6. Consider a symmetric 4-wide (each pipeline stage can operate on up to 4 instructions in parallel) implementation of the MIPS R10000 algorithm with a 32-entry ROB and 16 reservation stations. Assume that each instruction can have a maximum of 2 register inputs and one register output.
Simulation (no actual programming this time)
For this part of the homework, you will be using sim-R10K, which simulates a dynamically scheduled superscalar processor with reservation stations, a ROB, MIPS R10K style register renaming, speculative execution with branch prediction, a full cache hierarchy, and load speculation. For the purposes of this assignment, you are not required to hack the simulator, only to run it. However, it may be a good idea to look at the file sim-R10K.c, just to see how the simulation is structured. This is especially important for those few of you who would like to use the timing simulator in your projects. The simulator has an outer loop that increments a cycle counter. Every cycle, it models each pipeline stage from the back of the pipeline to the front: commit, writeback, schedule, rename, and fetch. The simulator uses a "dirty" trick to speed up simulation: it executes in order during the rename stage and simply uses the subsequent out-of-order stages to model timing. You can learn more about sim-R10K on the SimpleScalar help page.
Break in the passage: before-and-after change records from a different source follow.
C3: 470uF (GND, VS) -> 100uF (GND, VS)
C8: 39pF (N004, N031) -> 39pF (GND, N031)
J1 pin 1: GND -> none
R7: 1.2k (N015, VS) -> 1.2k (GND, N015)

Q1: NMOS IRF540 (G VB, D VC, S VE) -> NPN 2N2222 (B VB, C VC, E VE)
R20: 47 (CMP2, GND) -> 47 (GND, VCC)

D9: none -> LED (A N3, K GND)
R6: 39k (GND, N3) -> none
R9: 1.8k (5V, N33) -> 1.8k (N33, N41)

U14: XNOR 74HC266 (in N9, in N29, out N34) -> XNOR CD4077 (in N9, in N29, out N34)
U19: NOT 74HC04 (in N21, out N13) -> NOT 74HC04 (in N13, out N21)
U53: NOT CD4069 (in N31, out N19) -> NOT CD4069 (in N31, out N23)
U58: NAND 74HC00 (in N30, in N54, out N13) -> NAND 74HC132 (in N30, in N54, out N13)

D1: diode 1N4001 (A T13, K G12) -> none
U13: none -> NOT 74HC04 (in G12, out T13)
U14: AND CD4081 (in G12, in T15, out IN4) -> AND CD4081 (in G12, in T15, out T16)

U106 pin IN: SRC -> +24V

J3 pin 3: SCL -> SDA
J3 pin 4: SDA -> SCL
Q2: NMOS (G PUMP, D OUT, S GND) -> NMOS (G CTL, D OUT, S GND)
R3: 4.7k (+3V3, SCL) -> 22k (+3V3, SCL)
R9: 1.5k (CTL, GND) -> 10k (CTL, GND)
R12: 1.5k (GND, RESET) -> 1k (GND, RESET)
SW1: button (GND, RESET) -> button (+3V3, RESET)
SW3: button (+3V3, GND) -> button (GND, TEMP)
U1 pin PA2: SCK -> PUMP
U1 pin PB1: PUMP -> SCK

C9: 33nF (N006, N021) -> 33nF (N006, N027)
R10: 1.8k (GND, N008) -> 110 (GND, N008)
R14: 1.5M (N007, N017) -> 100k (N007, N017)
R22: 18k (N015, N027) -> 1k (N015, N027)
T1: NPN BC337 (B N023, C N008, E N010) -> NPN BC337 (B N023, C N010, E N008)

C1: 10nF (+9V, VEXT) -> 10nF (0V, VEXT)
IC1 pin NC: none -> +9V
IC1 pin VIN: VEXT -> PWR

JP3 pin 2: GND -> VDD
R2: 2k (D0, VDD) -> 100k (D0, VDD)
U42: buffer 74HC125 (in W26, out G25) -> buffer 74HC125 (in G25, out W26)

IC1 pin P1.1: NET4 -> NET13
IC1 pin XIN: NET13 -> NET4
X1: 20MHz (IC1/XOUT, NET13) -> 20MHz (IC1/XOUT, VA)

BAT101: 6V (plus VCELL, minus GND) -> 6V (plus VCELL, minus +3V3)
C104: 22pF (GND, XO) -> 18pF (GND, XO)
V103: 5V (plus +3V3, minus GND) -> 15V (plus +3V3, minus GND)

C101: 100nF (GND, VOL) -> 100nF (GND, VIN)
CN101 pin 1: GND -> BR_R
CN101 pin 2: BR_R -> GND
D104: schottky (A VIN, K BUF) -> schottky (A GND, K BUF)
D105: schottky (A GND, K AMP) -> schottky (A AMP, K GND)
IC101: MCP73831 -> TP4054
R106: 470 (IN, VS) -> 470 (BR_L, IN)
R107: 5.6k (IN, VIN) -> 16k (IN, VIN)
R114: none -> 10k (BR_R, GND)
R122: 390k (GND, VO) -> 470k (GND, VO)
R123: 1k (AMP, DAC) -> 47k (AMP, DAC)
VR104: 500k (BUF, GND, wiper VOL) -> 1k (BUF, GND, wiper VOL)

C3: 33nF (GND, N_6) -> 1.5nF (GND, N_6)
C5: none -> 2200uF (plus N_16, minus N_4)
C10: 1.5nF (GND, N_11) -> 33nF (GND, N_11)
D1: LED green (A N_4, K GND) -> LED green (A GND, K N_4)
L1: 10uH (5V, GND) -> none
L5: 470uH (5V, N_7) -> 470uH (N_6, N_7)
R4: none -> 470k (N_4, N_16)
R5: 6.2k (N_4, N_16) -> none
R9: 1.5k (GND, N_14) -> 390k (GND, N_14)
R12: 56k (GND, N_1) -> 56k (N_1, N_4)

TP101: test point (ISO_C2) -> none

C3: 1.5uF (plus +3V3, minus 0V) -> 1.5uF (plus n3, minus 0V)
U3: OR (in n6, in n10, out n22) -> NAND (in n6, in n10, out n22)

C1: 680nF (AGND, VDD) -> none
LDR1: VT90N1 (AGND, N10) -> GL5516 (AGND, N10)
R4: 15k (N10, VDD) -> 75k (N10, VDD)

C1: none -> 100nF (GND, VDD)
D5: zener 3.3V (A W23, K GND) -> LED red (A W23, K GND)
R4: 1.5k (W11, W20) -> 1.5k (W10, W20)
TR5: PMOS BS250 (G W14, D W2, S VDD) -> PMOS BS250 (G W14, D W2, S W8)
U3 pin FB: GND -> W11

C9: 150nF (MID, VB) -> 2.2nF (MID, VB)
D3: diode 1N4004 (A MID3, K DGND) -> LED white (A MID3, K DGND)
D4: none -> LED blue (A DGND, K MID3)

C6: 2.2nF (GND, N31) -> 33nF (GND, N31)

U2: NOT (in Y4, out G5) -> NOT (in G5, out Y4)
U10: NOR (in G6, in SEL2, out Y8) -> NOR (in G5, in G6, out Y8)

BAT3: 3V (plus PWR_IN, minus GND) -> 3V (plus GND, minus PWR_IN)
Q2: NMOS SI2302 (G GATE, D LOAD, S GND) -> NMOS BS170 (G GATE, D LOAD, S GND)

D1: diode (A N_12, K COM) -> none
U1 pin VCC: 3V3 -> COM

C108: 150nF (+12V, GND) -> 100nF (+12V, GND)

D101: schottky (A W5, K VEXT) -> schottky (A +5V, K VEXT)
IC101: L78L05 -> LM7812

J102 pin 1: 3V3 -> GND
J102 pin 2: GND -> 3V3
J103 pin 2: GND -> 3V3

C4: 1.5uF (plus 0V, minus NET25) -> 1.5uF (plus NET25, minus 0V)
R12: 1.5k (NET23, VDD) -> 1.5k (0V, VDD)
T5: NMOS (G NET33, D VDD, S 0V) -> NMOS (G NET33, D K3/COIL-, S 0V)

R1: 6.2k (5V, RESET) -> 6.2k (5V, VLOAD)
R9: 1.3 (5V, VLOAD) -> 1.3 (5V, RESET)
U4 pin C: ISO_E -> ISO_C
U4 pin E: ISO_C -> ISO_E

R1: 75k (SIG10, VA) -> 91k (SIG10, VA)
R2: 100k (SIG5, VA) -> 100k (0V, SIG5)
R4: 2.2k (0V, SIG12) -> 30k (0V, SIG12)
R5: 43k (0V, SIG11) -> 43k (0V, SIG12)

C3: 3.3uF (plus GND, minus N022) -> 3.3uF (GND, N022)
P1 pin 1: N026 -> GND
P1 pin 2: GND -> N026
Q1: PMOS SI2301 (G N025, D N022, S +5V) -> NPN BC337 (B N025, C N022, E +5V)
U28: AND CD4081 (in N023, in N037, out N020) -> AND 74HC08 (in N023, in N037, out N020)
Configure the simulator to use the same cache parameters as you used in question 3 of homework #3 and the branch prediction parameters from part h of the same. Use the benchmark gcc with 2% sampling, 4% warmup and a 10M sampling granularity.
Here are some other settings for your runs:
8. Measure the impact of load scheduling policy. Rerun the out-of-order experiment with "opportunistic" load scheduling. What is the speedup?
9. Measure the impact of ROB/MOB size. Rerun the out-of-order experiments
with both "conservative" and "opportunistic" scheduling two more
times each: once with the ROB/MOB sizes doubled, and once with
those sizes halved. What are the speedups/slowdowns in each case? With
the six simulations you have now (3 ROB sizes and two load scheduling
policies), can you make a statement about which is more important to performance? Is
there some interaction between ROB size and load scheduling policy
(i.e., does a large ROB require one policy over another)?